The second argument is the callback (handler), this handler is an instance of an object that implements the LibProgramHandler interface and it's only method:

public interface LibProgramHandler {
    public void PostProcessHandler(Program program);
}

When invoking headless analysis using any of the previous methods, the analysis code will pass an instance of ghidra.program.model.listing.Program object immediately after the binary analysis is done, but before it fully returns to invoking code (if handler parameter is not null), this object is the outcome of the headless analysis.
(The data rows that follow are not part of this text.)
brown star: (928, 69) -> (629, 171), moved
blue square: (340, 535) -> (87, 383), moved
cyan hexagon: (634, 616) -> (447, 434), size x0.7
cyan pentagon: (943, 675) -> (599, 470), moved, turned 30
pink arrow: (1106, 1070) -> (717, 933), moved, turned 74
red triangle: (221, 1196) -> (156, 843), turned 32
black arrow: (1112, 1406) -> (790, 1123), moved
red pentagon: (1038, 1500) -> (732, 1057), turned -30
As an example, the following code uses this object to dump all program imports:

// Get a list of external functions used
FunctionIterator externalFunctions = program.getListing().getExternalFunctions();

// Print all functions in the program: [return type] [calling convention] [function name]
while (externalFunctions.hasNext()) {

    Function function = externalFunctions.next();

    System.out.println( function.getReturnType() + " " + function.getCallingConvention() + " " + function.getName() );
}

Objective

The headless mode combined with Ghidra plugins, are powerful automation tools, the GhidraLibrary inherits all those features and allows for it to be easily embedded in your own, standalone applications or integration layer with other applications/solutions.

Roadmap

  1. Add more samples and use cases.
  2. Add more event handlers (for example, PreProcessHandler, Pre/PostScriptRunHandler).
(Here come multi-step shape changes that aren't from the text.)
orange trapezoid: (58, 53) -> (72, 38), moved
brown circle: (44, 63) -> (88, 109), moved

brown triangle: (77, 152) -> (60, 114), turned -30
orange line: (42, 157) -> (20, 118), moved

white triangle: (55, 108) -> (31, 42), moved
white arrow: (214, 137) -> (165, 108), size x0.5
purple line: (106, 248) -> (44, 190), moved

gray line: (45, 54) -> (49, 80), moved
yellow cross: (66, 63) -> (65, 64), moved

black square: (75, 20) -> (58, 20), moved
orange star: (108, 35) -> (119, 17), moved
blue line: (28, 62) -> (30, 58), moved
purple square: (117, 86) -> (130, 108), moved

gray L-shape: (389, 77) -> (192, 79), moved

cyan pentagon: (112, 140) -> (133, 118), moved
More samples will be added in the future, and all are welcome to contribute.


Sample 1

Demonstrates basic usage of library initialization, loading a binary file for analysis and listing all external functions

Sample1

Sample 2

Using Ghidra in Vulnerability Research, based on the Ghidra Plugin Development for Vulnerability Research - Part-1 article. The code demonstrates using cross references to identify code units calling external functions.

Sample output

[Function]>-----Address of calling function----->[External Function]

[FUN_00403ed2]>-----00403ee7----->[lstrcpynA]
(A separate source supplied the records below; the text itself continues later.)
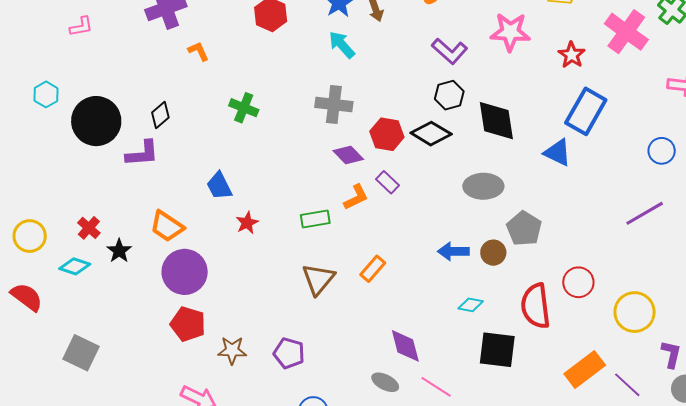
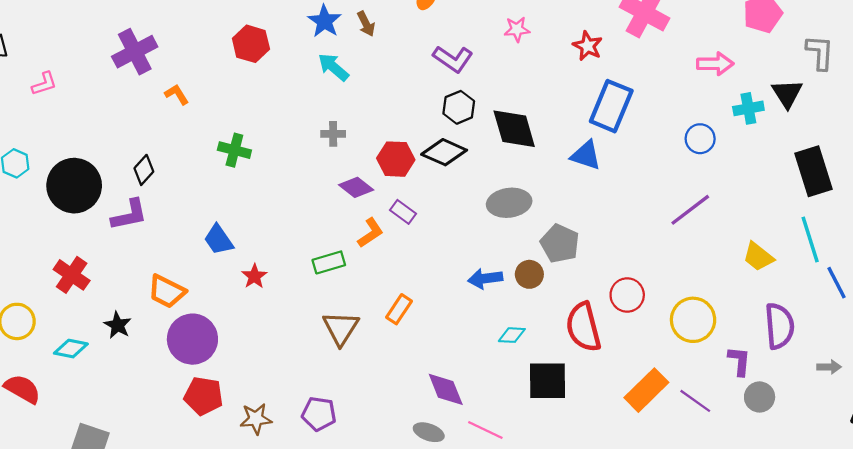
pink star: (510, 32) -> (517, 29), size x0.6
gray cross: (334, 105) -> (333, 134), size x0.6
red cross: (89, 228) -> (72, 275), moved, size x1.4

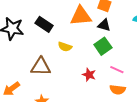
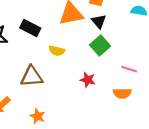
black triangle: (104, 25) -> (99, 21), turned 40
pink line: (117, 70) -> (129, 69), moved

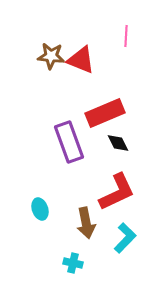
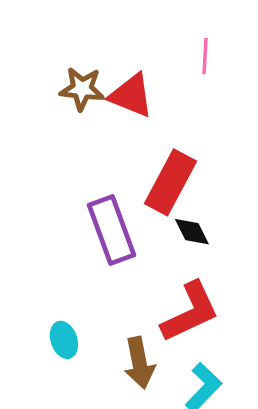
red rectangle: (105, 113) -> (171, 182), turned -39

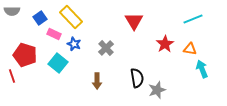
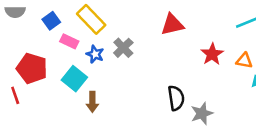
red triangle: (134, 21) -> (172, 25), turned 48
gray cross: (106, 48) -> (123, 48), moved
brown arrow: (97, 81) -> (92, 102), moved

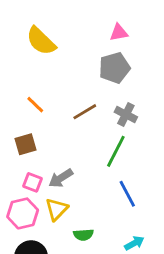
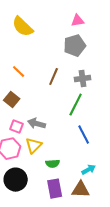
brown line: (85, 112) -> (54, 77), turned -36
gray cross: (126, 115) -> (83, 79), turned -35
brown square: (25, 144) -> (12, 100), turned -35
gray arrow: (61, 178) -> (37, 124), turned 48

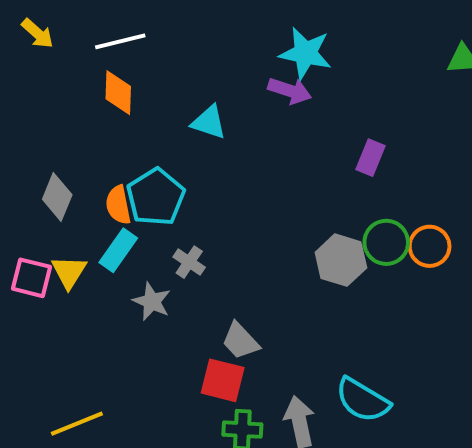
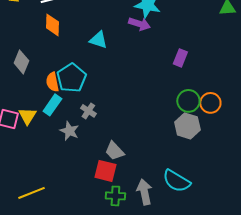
gray diamond: (57, 197) -> (21, 62), moved
gray hexagon: (341, 260) -> (187, 126), moved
[FUN_00405a0c]>-----00405a19----->[lstrcpynA]

License

Copyright 2019 Nader Shallabi. All rights reserved. 

"CODING GHIDRA" CAN BE COPIED AND/OR DISTRIBUTED WITHOUT ANY EXPRESS PERMISSION OF NADER SHALLABI.

THIS SOFTWARE IS PROVIDED BY NADER SHALLABI ''AS IS'' AND ANY EXPRESS OR IMPLIED
WARRANTIES, INCLUDING, BUT NOT LIMITED TO, THE IMPLIED WARRANTIES OF MERCHANTABILITY AND
FITNESS FOR A PARTICULAR PURPOSE ARE DISCLAIMED. IN NO EVENT SHALL NADER SHALLABI
OR CONTRIBUTORS BE LIABLE FOR ANY DIRECT, INDIRECT, INCIDENTAL, SPECIAL, EXEMPLARY, OR
CONSEQUENTIAL DAMAGES (INCLUDING, BUT NOT LIMITED TO, PROCUREMENT OF SUBSTITUTE GOODS
OR SERVICES; LOSS OF USE, DATA, OR PROFITS; OR BUSINESS INTERRUPTION) HOWEVER CAUSED
AND ON ANY THEORY OF LIABILITY, WHETHER IN CONTRACT, STRICT LIABILITY, OR TORT (INCLUDING
NEGLIGENCE OR OTHERWISE) ARISING IN ANY WAY OUT OF THE USE OF THIS SOFTWARE, EVEN IF
ADVISED OF THE POSSIBILITY OF SUCH DAMAGE.

The views and conclusions contained in the software and documentation are those of the authors and
should not be interpreted as representing official policies, either expressed or implied, of Nader Shallabi.